Last week, in honour of International Women’s Week, I went to a lecture at Lucy Cavendish College at the University of Cambridge, by Honorary Fellow Baroness Janet Cohen, who talked about how she reached career success. At the end of her speech she gave several pieces of advice to the aspiring professional women in the audience including one you don’t hear that frequently, but that I think is increasingly apt: choose your partner very carefully. Why? Read on…
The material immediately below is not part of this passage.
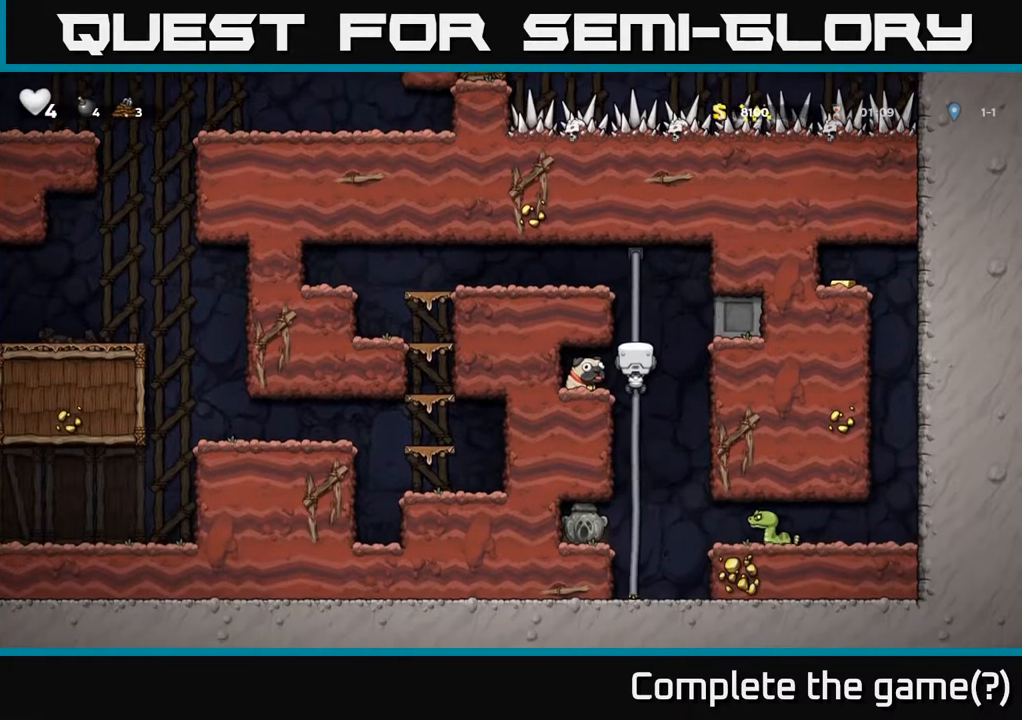
{"dt_ms": 500, "buttons": [], "right_stick": "center", "events": []}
Her first husband was a merchant banker who wanted a wife to stay at home and entertain – she loved him but not his idea of how she should spend her time. The partnership did not last. Interestingly, much of her advice was antithetical to what many people today think of as good career advice – plan your career carefully and let love alone determine who you partner with. She advised choosing a supportive partner and then letting career opportunities come without a great "overarching 5 year plan". It clearly worked well for her – she was a Labour peer within the House of Lords and sits on the Board of the London Stock Exchange, among other appointments. Indeed I meet many women in legal practices who choose partners who have less demanding jobs than they, which provides the family with the support it needs whilst letting her continue her career and be the main breadwinner. The trouble seems to come more from pairings where both partners work in industries that demand long hours.
Did you give it much thought as to who you would marry regarding career trajectories?
How has that worked out for you?
Should more career women look before they leap when it comes to marrying an ambitious man who is likely to work long hours?